▸ **TRAVAIL À FAIRE**
Reproduisez à l'identique le passage du texte sur l'immunothérapie spécifique qui va de « 1ALK-Abelló, Hørsholm, Denmark » jusqu'à « de la désensibilisation. ».

▸ **TEXTE**
============

L’immunothérapie spécifique a un effet préventif a long terme sur l’asthme saisonnier ou perannuel : suivi sur 10 années dans le cadre de l’étude PAT. : L. Jacobsen, B. Niggemann, S. Dreborg, H. A. Ferdousi, S. Halken, A. Høst, A. Koivikko, L. A. Norberg, E. Valovirta, U. Wahn, C. Möller, (The PAT investigator group)
1ALK-Abelló, Hørsholm, Denmark ; 2Department of Pediatric Pneumology and Immunology, Charité, Berlin, Germany ; 3Department of Pediatrics, University Hospital of Oslo, Oslo, Norway ; 4Department of Pediatrics, University of Linköping, Linköping, Sweden ; 5Department of Pediatrics, Hospital of Sønderborg, Sønderborg, Denmark ; 6Department of Pediatrics, University Hospital of Odense, Odense, Denmark ; 7Turku Allergy Centre, Turku, Finland ; 8Department of Pediatrics, Umeå University, Umeå, Sweden
dans Allergy
Volume 62 Issue 8 Page 943-948, August 2007
– Contexte
- 3 années d’immunothérapie spécifique par voie sous cutanée chez l’enfant souffrant de rhino conjonctivite saisonnière réduit le risque de développer un asthme pendant le traitement
- et les 2 années qui suivent son interruption (suivi portant sur 5 ans) indiquent un effet préventif à long terme de la désensibilisation.

============

Données de compréhension de graphiques

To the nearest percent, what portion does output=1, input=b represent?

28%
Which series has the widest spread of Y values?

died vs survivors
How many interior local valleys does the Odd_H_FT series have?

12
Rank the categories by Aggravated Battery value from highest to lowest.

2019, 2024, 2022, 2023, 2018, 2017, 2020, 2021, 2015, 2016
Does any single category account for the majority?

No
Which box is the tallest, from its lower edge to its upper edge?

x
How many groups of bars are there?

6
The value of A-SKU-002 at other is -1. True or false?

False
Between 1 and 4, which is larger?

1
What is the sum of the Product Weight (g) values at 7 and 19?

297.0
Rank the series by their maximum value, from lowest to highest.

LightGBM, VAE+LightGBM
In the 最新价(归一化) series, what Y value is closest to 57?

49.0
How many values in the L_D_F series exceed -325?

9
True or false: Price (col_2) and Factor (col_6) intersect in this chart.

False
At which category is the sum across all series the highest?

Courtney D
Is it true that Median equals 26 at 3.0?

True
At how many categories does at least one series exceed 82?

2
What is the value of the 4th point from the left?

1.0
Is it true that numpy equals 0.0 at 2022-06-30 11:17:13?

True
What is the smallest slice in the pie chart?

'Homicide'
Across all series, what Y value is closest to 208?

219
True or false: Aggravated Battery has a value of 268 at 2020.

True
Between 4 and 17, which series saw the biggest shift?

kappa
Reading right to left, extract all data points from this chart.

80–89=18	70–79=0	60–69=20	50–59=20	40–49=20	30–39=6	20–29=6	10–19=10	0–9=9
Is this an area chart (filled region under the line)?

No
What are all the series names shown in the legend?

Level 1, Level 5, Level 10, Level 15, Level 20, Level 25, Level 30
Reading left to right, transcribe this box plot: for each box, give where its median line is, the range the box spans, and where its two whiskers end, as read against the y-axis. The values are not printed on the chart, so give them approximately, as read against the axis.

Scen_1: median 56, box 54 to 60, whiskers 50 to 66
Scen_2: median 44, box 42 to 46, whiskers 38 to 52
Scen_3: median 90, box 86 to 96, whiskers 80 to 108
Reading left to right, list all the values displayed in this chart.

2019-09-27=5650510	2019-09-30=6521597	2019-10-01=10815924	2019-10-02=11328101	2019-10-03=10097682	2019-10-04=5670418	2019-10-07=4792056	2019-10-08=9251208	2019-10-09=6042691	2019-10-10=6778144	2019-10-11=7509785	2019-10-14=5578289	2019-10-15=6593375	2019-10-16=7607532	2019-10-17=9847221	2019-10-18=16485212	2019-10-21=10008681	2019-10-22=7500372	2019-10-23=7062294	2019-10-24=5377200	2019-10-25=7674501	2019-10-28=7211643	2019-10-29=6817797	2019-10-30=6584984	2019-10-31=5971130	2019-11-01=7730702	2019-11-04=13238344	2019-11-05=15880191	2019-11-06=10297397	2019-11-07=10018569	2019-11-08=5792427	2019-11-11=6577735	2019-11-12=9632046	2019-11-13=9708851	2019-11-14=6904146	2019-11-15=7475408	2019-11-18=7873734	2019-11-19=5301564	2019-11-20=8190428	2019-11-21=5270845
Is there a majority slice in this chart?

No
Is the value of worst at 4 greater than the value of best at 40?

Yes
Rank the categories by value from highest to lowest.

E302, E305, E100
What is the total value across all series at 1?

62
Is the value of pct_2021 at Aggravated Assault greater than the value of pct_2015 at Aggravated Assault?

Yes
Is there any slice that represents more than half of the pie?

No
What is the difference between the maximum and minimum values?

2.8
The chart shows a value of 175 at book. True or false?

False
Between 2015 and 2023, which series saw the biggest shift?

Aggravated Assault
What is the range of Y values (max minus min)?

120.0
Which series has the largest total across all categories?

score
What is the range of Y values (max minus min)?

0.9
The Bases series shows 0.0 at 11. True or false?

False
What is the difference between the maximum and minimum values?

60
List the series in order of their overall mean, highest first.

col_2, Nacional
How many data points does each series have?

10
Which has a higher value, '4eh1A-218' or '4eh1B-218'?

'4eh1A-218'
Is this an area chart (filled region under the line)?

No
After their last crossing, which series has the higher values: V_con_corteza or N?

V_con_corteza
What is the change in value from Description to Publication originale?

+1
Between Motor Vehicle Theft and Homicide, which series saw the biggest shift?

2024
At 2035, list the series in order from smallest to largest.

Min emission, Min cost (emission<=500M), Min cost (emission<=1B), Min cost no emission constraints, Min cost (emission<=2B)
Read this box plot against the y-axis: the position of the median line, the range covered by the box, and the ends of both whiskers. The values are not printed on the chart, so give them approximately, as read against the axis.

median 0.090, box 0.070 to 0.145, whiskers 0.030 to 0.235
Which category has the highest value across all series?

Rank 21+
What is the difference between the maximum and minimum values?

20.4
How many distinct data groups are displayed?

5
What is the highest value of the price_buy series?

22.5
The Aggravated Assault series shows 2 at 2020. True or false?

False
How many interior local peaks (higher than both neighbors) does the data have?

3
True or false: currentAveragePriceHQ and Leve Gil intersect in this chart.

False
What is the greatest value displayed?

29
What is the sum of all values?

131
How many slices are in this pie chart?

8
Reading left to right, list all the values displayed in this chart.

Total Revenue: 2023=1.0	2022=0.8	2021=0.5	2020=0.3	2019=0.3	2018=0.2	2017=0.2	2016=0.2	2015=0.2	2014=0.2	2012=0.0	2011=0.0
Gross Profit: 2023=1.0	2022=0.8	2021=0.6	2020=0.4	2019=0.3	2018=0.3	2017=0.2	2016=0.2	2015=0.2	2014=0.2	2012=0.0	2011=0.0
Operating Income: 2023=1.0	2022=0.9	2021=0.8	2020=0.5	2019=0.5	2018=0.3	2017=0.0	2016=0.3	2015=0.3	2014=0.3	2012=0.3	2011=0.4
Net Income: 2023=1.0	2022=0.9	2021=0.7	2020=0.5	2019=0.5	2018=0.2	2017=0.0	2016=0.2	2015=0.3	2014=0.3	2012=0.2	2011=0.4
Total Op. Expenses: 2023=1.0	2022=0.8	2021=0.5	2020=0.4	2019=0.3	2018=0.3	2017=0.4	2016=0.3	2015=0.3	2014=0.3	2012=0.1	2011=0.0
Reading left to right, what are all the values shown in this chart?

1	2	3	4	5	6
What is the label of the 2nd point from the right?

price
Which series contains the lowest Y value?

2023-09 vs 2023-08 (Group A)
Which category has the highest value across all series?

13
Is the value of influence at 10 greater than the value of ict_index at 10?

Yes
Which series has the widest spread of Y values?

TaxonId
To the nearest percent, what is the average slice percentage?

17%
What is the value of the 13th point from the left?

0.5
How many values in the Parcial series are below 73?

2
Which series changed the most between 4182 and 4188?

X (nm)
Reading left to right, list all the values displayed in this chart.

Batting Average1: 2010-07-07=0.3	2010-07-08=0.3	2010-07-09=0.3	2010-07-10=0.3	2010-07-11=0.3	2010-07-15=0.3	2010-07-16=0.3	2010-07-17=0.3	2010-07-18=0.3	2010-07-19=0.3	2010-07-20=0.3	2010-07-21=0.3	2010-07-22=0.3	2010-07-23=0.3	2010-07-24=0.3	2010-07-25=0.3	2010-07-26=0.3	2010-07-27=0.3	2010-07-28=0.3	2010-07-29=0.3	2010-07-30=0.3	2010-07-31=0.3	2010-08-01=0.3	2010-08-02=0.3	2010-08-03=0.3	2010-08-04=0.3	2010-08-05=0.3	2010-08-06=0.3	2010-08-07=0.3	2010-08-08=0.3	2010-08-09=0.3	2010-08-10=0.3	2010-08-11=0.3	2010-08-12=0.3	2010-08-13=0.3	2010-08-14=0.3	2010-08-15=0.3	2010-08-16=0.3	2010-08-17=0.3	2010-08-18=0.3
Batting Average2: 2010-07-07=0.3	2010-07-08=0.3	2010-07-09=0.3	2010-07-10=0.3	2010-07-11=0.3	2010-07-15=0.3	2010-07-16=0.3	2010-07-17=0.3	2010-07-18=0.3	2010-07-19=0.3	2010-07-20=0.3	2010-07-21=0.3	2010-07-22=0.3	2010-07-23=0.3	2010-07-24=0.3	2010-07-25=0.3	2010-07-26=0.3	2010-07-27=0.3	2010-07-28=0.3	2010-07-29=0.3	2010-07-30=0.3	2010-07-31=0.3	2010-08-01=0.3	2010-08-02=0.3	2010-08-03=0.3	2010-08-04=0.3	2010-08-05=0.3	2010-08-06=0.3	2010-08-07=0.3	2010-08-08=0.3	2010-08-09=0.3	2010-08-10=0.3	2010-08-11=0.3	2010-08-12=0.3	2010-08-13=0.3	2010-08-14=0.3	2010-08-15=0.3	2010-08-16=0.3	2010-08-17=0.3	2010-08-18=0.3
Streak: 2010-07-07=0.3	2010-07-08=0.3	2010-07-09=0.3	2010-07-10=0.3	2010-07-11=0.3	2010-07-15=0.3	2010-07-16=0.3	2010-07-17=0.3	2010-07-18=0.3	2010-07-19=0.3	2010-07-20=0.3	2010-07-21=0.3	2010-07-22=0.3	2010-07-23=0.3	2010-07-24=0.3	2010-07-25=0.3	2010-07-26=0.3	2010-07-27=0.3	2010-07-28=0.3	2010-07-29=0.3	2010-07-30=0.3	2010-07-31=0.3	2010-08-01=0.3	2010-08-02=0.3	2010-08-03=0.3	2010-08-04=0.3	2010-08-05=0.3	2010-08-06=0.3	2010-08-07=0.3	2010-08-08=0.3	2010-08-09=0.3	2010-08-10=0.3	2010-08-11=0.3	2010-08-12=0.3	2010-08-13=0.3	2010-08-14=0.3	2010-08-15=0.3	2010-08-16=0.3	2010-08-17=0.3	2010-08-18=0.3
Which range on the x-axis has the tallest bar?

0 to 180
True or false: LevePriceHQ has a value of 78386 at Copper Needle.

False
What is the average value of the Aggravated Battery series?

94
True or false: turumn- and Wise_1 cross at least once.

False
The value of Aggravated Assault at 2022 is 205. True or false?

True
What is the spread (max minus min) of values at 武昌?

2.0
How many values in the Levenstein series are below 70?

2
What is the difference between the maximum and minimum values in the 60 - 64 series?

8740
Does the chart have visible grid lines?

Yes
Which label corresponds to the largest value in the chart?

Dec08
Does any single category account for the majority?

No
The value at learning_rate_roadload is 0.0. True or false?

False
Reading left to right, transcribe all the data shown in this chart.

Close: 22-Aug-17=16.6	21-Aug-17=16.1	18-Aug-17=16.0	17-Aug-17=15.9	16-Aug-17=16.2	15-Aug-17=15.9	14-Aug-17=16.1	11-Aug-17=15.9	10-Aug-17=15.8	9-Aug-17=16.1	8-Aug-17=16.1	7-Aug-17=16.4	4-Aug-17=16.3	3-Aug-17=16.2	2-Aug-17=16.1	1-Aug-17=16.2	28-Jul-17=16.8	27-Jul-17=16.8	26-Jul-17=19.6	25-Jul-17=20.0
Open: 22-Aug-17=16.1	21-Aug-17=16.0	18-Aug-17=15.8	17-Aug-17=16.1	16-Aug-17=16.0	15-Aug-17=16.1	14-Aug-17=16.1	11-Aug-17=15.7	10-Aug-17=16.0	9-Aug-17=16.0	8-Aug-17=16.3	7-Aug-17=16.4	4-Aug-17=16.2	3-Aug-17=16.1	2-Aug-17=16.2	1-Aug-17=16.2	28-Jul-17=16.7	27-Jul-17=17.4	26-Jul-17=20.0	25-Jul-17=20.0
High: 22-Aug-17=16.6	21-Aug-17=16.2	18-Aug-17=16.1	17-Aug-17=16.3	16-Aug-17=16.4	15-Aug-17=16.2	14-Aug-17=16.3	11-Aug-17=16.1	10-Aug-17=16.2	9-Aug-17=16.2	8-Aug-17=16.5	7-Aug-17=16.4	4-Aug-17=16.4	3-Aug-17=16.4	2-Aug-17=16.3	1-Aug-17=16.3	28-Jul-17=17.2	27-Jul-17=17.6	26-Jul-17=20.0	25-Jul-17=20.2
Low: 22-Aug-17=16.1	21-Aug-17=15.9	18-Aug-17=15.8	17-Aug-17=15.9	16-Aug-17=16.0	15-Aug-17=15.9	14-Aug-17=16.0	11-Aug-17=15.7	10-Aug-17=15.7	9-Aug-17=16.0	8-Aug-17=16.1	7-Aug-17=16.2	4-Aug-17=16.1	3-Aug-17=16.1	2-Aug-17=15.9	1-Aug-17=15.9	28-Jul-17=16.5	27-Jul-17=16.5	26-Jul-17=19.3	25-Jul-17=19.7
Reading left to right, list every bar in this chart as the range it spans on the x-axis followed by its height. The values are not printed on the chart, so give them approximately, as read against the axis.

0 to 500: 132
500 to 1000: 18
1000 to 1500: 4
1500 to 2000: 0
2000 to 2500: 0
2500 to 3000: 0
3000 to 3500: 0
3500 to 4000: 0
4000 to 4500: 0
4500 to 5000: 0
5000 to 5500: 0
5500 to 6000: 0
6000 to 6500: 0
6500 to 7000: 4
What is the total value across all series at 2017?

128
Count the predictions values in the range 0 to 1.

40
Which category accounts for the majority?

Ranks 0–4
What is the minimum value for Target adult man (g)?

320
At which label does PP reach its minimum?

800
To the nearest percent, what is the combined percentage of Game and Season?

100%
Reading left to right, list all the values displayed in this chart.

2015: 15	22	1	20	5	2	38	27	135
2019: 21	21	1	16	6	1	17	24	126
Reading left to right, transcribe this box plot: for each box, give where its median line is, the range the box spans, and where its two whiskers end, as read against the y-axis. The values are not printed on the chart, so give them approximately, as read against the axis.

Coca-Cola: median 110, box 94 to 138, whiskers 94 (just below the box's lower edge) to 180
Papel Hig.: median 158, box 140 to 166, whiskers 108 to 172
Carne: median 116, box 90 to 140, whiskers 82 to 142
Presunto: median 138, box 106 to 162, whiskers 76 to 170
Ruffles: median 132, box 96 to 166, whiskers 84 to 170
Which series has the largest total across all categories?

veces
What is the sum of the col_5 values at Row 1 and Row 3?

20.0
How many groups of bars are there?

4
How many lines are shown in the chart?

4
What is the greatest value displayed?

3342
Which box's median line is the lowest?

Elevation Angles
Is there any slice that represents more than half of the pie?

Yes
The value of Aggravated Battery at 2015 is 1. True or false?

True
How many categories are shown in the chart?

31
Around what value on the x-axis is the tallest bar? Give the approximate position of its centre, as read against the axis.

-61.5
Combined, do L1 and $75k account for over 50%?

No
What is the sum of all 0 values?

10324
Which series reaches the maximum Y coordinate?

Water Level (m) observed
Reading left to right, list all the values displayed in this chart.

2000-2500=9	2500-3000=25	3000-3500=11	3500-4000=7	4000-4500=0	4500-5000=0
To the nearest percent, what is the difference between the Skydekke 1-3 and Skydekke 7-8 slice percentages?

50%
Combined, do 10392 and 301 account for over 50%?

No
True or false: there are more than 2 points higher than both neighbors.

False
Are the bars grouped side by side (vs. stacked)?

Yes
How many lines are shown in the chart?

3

============

▸ **RÉPONSE RÉDIGÉE**
1ALK-Abelló, Hørsholm, Denmark ; 2Department of Pediatric Pneumology and Immunology, Charité, Berlin, Germany ; 3Department of Pediatrics, University Hospital of Oslo, Oslo, Norway ; 4Department of Pediatrics, University of Linköping, Linköping, Sweden ; 5Department of Pediatrics, Hospital of Sønderborg, Sønderborg, Denmark ; 6Department of Pediatrics, University Hospital of Odense, Odense, Denmark ; 7Turku Allergy Centre, Turku, Finland ; 8Department of Pediatrics, Umeå University, Umeå, Sweden
dans Allergy
Volume 62 Issue 8 Page 943-948, August 2007
– Contexte
- 3 années d’immunothérapie spécifique par voie sous cutanée chez l’enfant souffrant de rhino conjonctivite saisonnière réduit le risque de développer un asthme pendant le traitement
- et les 2 années qui suivent son interruption (suivi portant sur 5 ans) indiquent un effet préventif à long terme de la désensibilisation.